Claim 1 on appeal is reproduced below.

1. A method to inhibit browning in aged cheeses, the method comprising adding to a cheese during its manufacture an amount of a reducing agent, wherein the amount is effective to inhibit methylglyoxal-mediated browning of the cheese, then aging the cheese, wherein the cheese is selected from the group consisting of Asiago, Grana Padano, Parmesan, and Romano.

Dependent claims then specified a particular range that would be effective as to browning (e.g., about 1 to 100 μg per gram added to the cheese).

The specification explains that the claimed process will work with any type of cheese, but is particularly beneficial for use with the relatively harder, low-moisture cheeses typically used for grating or shredding (e.g., Asiago, Grana Padano, Parmigiano- Reggiano (i.e., Parmesan), and Pecorino Romano cheeses).

The Examiner rejected the claims as obvious in view of a primary reference (Reddy) that added a sulfur compound, such as L-glutathione, to Parmesan cheese in an amount of from about 0.01% to 1.00% by weight of the composition, which allegedly overlaps the range disclosed in the specification and claimed in the dependent claims. In other words, while Reddy did not mention browning, but instead was focused on taste, the Examiner relied on the notion that the prior art would inherently inhibit browning because it used the same ranges of the same compounds that the inventor states are “effective.”

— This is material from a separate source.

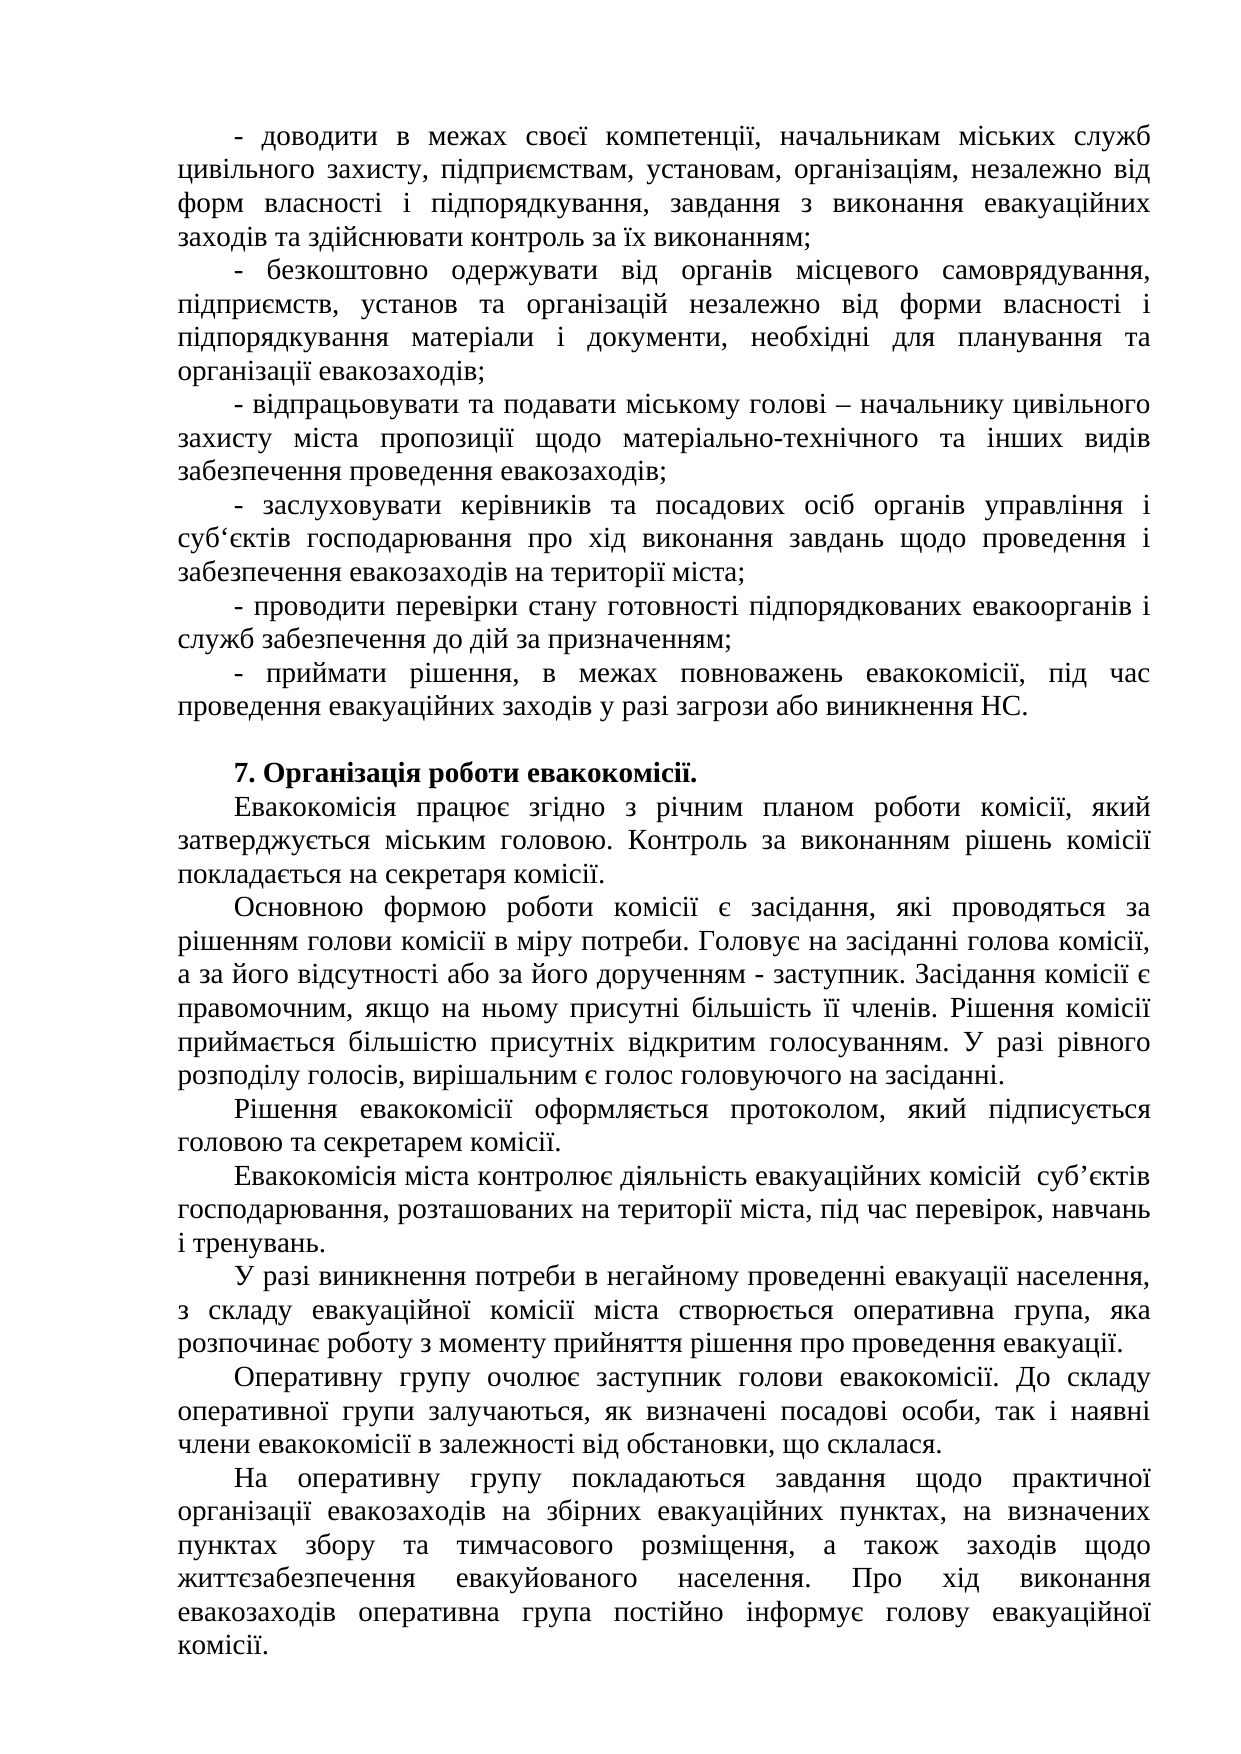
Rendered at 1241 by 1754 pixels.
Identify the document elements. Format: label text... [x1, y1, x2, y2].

For the examiner’s rejection to hold up, the examiner needed to show that the added sulfur compound range in the prior art at least overlapped the percent by weight range in the application. However, as is often the case with rejections relying on overlapping ranges, the issue is not so much the numbers by themselves, but whether the ranges disclosed are really for the same composition. For example, if the weight percentage in the prior art uses a different composition in the denominator than was is disclosed by the applicant, then the examiner cannot easily show overlap. And that was exactly the issue here.

The examiner relied on the prior art disclosure of adding L-glutathione in an amount of from about 0.01% to 1.00% by weight, which allegedly showed the claimed range of about 1 to 100 μg per gram. And at first glance, the prior art range looks to overlap the disclosed range. But looking to the actual disclosure of the prior art (Reddy) in more detail, the disclosure was actually of the sulfur-containing substrates, such as L-glutathione, being used in an amount of about 0.01% to about 1% to prepare the flavor component of the cheese, not the cheese itself. The flavor component, once formed according to Reddy’s range, was then added to the actual cheese. As noted above, Reddy was concerned with flavoring, not browning, and thus was focused on the sulfury-cheddar flavor component that was then added to the milk substrate used to produce the cheese.

Claim 1 requirs that a reducing agent is added to a cheese during its manufacture in an amount “effective to inhibit methylglyoxal-mediated browning of the cheese.” Thus, in reality, the examiner’s rejection is built on a false assumption. Because the ranges do not actually overlap (because they are not defined in the same way), there is insufficient evidence to find that Reddy effectively addresses browning:

On this record, the Examiner has failed to show, in the first instance, that Reddy’s flavor component, when added to a milk substrate to produce cheese, would have been expected to comprise a sufficient amount of L-glutathione to inhibit browning of the cheese as recited in claim 1

So, when an examiner cites disclosure of a range that might initially seem to overlap a claimed range, make sure there really is disclosure of the same parameter as claimed/disclosed. Even a small distinction can carry the day.